Что же это там?.. Был, был Гриша во дворце — и ничего? Совсем ничего? В ссылку драгоценнейшего своего отправила, минуты поговорить на особности не нашла! Побоялась, что сердце заговорит? Да какое у нее там сердце! Унизить захотела. Чтобы Орловы ход во дворец раз и навсегда забыли!
Не поторопилась ли просвещеннейшая монархиня? Орловы-то еще живые. Что живые — у Алексея Григорьевича Чесменского целый флот под рукой.

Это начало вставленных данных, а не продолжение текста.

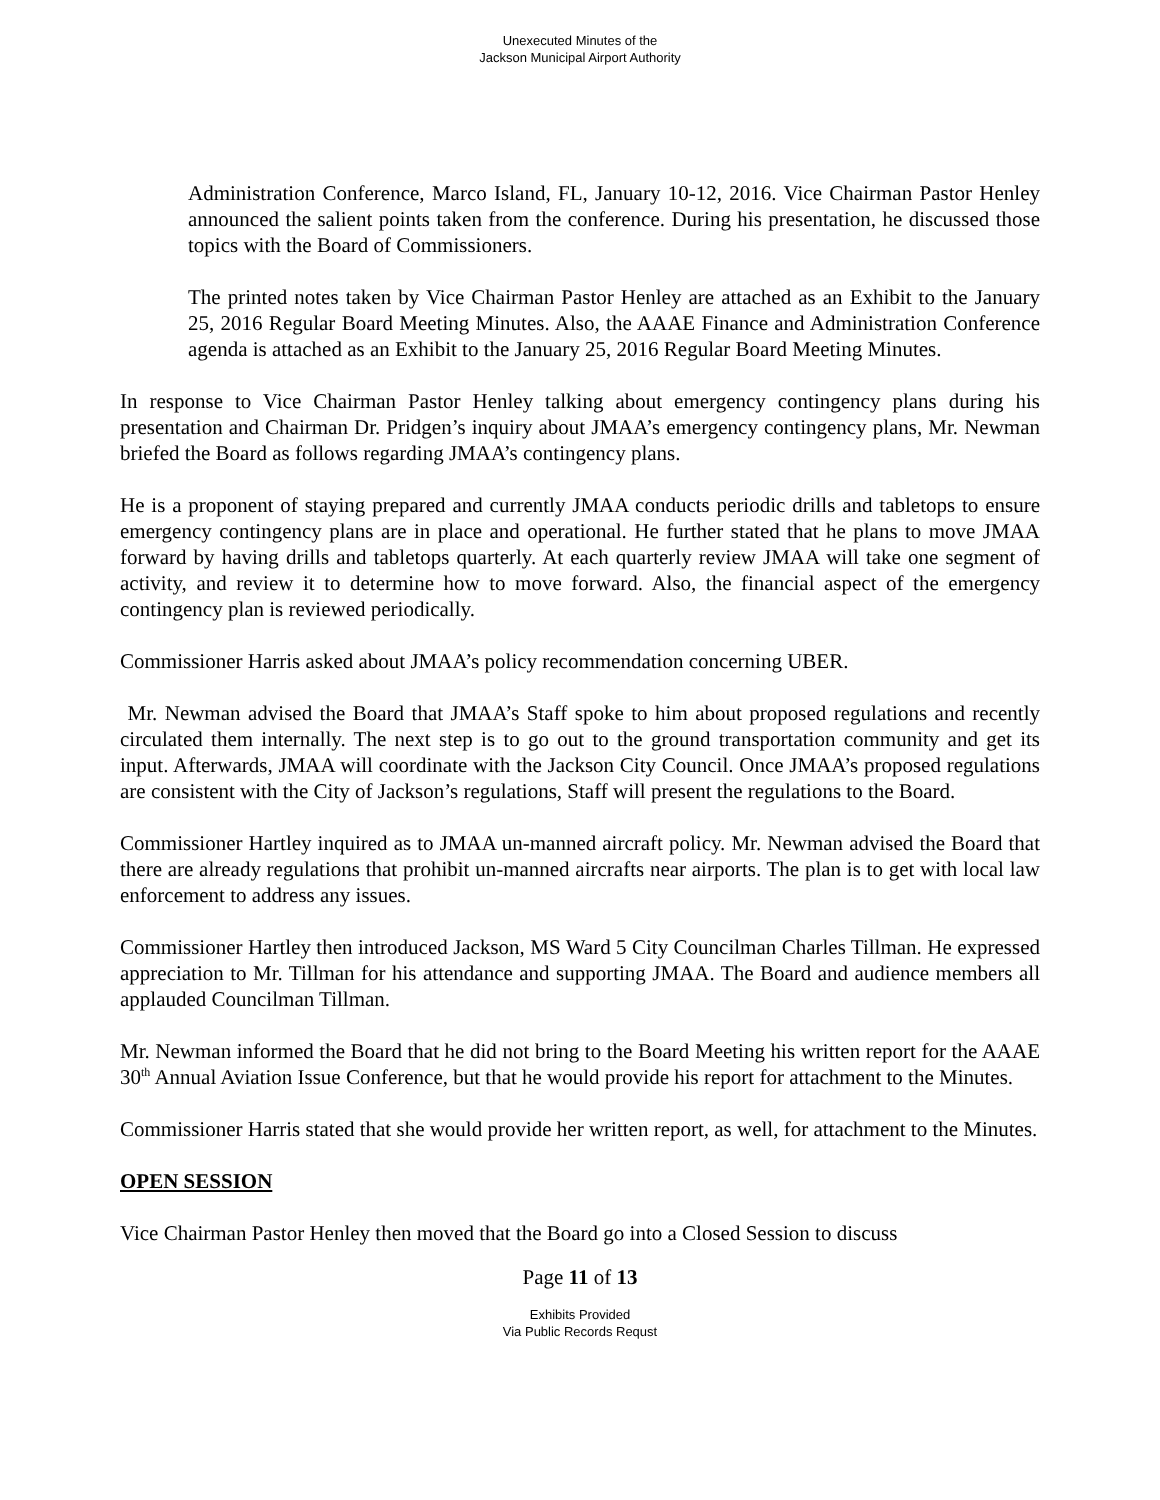Unexecuted Minutes of the
Jackson Municipal Airport Authority
Administration Conference, Marco Island, FL, January 10-12, 2016. Vice Chairman Pastor Henley announced the salient points taken from the conference. During his presentation, he discussed those topics with the Board of Commissioners.
The printed notes taken by Vice Chairman Pastor Henley are attached as an Exhibit to the January 25, 2016 Regular Board Meeting Minutes. Also, the AAAE Finance and Administration Conference agenda is attached as an Exhibit to the January 25, 2016 Regular Board Meeting Minutes.
In response to Vice Chairman Pastor Henley talking about emergency contingency plans during his presentation and Chairman Dr. Pridgen’s inquiry about JMAA’s emergency contingency plans, Mr. Newman briefed the Board as follows regarding JMAA’s contingency plans.
He is a proponent of staying prepared and currently JMAA conducts periodic drills and tabletops to ensure emergency contingency plans are in place and operational. He further stated that he plans to move JMAA forward by having drills and tabletops quarterly. At each quarterly review JMAA will take one segment of activity, and review it to determine how to move forward. Also, the financial aspect of the emergency contingency plan is reviewed periodically.
Commissioner Harris asked about JMAA’s policy recommendation concerning UBER.
Mr. Newman advised the Board that JMAA’s Staff spoke to him about proposed regulations and recently circulated them internally. The next step is to go out to the ground transportation community and get its input. Afterwards, JMAA will coordinate with the Jackson City Council. Once JMAA’s proposed regulations are consistent with the City of Jackson’s regulations, Staff will present the regulations to the Board.
Commissioner Hartley inquired as to JMAA un-manned aircraft policy. Mr. Newman advised the Board that there are already regulations that prohibit un-manned aircrafts near airports. The plan is to get with local law enforcement to address any issues.
Commissioner Hartley then introduced Jackson, MS Ward 5 City Councilman Charles Tillman. He expressed appreciation to Mr. Tillman for his attendance and supporting JMAA. The Board and audience members all applauded Councilman Tillman.
Mr. Newman informed the Board that he did not bring to the Board Meeting his written report for the AAAE 30<sup>th</sup> Annual Aviation Issue Conference, but that he would provide his report for attachment to the Minutes.
Commissioner Harris stated that she would provide her written report, as well, for attachment to the Minutes.
OPEN SESSION
Vice Chairman Pastor Henley then moved that the Board go into a Closed Session to discuss
Page 11 of 13
Exhibits Provided
Via Public Records Requst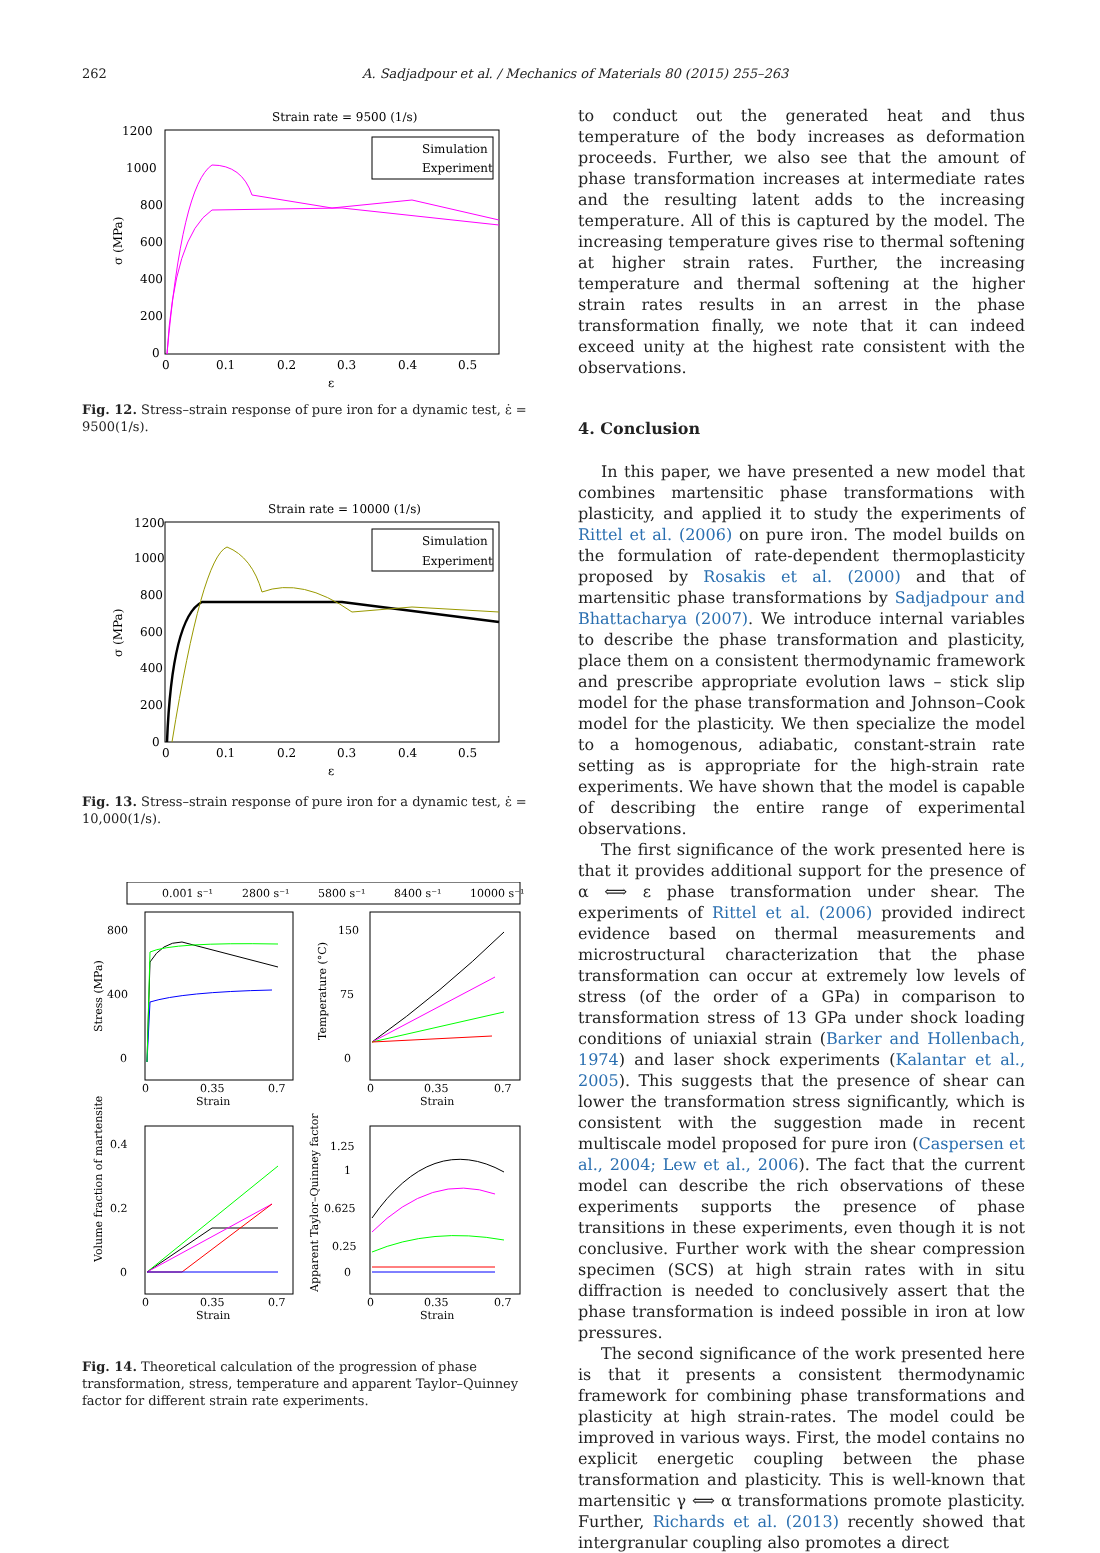262 A. Sadjadpour et al. / Mechanics of Materials 80 (2015) 255–263
Strain rate = 9500 (1/s)
1200
1000
800
600
400
200
0
0
0.1
0.2
0.3
0.4
0.5
ε
σ (MPa)
Simulation
Experiment
Fig. 12. Stress–strain response of pure iron for a dynamic test, ε̇ = 9500(1/s).
Strain rate = 10000 (1/s)
1200
1000
800
600
400
200
0
0
0.1
0.2
0.3
0.4
0.5
ε
σ (MPa)
Simulation
Experiment
Fig. 13. Stress–strain response of pure iron for a dynamic test, ε̇ = 10,000(1/s).
0.001 s⁻¹
2800 s⁻¹
5800 s⁻¹
8400 s⁻¹
10000 s⁻¹
800
400
0
0
0.35
0.7
Strain
Stress (MPa)
150
75
0
0
0.35
0.7
Strain
Temperature (°C)
0.4
0.2
0
0
0.35
0.7
Strain
Volume fraction of martensite
1.25
1
0.625
0.25
0
0
0.35
0.7
Strain
Apparent Taylor–Quinney factor
Fig. 14. Theoretical calculation of the progression of phase transformation, stress, temperature and apparent Taylor–Quinney factor for different strain rate experiments.
to conduct out the generated heat and thus temperature of the body increases as deformation proceeds. Further, we also see that the amount of phase transformation increases at intermediate rates and the resulting latent adds to the increasing temperature. All of this is captured by the model. The increasing temperature gives rise to thermal softening at higher strain rates. Further, the increasing temperature and thermal softening at the higher strain rates results in an arrest in the phase transformation finally, we note that it can indeed exceed unity at the highest rate consistent with the observations.
4. Conclusion
In this paper, we have presented a new model that combines martensitic phase transformations with plasticity, and applied it to study the experiments of Rittel et al. (2006) on pure iron. The model builds on the formulation of rate-dependent thermoplasticity proposed by Rosakis et al. (2000) and that of martensitic phase transformations by Sadjadpour and Bhattacharya (2007). We introduce internal variables to describe the phase transformation and plasticity, place them on a consistent thermodynamic framework and prescribe appropriate evolution laws – stick slip model for the phase transformation and Johnson–Cook model for the plasticity. We then specialize the model to a homogenous, adiabatic, constant-strain rate setting as is appropriate for the high-strain rate experiments. We have shown that the model is capable of describing the entire range of experimental observations.
The first significance of the work presented here is that it provides additional support for the presence of α ⟺ ε phase transformation under shear. The experiments of Rittel et al. (2006) provided indirect evidence based on thermal measurements and microstructural characterization that the phase transformation can occur at extremely low levels of stress (of the order of a GPa) in comparison to transformation stress of 13 GPa under shock loading conditions of uniaxial strain (Barker and Hollenbach, 1974) and laser shock experiments (Kalantar et al., 2005). This suggests that the presence of shear can lower the transformation stress significantly, which is consistent with the suggestion made in recent multiscale model proposed for pure iron (Caspersen et al., 2004; Lew et al., 2006). The fact that the current model can describe the rich observations of these experiments supports the presence of phase transitions in these experiments, even though it is not conclusive. Further work with the shear compression specimen (SCS) at high strain rates with in situ diffraction is needed to conclusively assert that the phase transformation is indeed possible in iron at low pressures.
The second significance of the work presented here is that it presents a consistent thermodynamic framework for combining phase transformations and plasticity at high strain-rates. The model could be improved in various ways. First, the model contains no explicit energetic coupling between the phase transformation and plasticity. This is well-known that martensitic γ ⟺ α transformations promote plasticity. Further, Richards et al. (2013) recently showed that intergranular coupling also promotes a direct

Тоже оглянуться бы по сторонам не мешало.
Выиграли Чесму, выиграли, а вот Эльфинстон взял да со своей эскадрой Константинополь воевать пошел. Адмирал Спиридов разрешения не давал. Алексей Григорьевич Орлов-Чесменский строго-настрого запретил. А он и глядеть не стал. Скомандовал и на Дарданеллы курс взял. Поди догони! Не в бой же с ним вступать.
Оно верно, что один корабль потерял. Сам вернулся, царский гнев на себя навлек. Мало без корабля, так еще и с растратой — всю казну эскадренную порастряс. И живой невредимый ушел — не захотела государыня с английским двором дипломатию портить, и вся недолга. Вернулся Эльфинстон на английскую службу как ни в чем не бывало.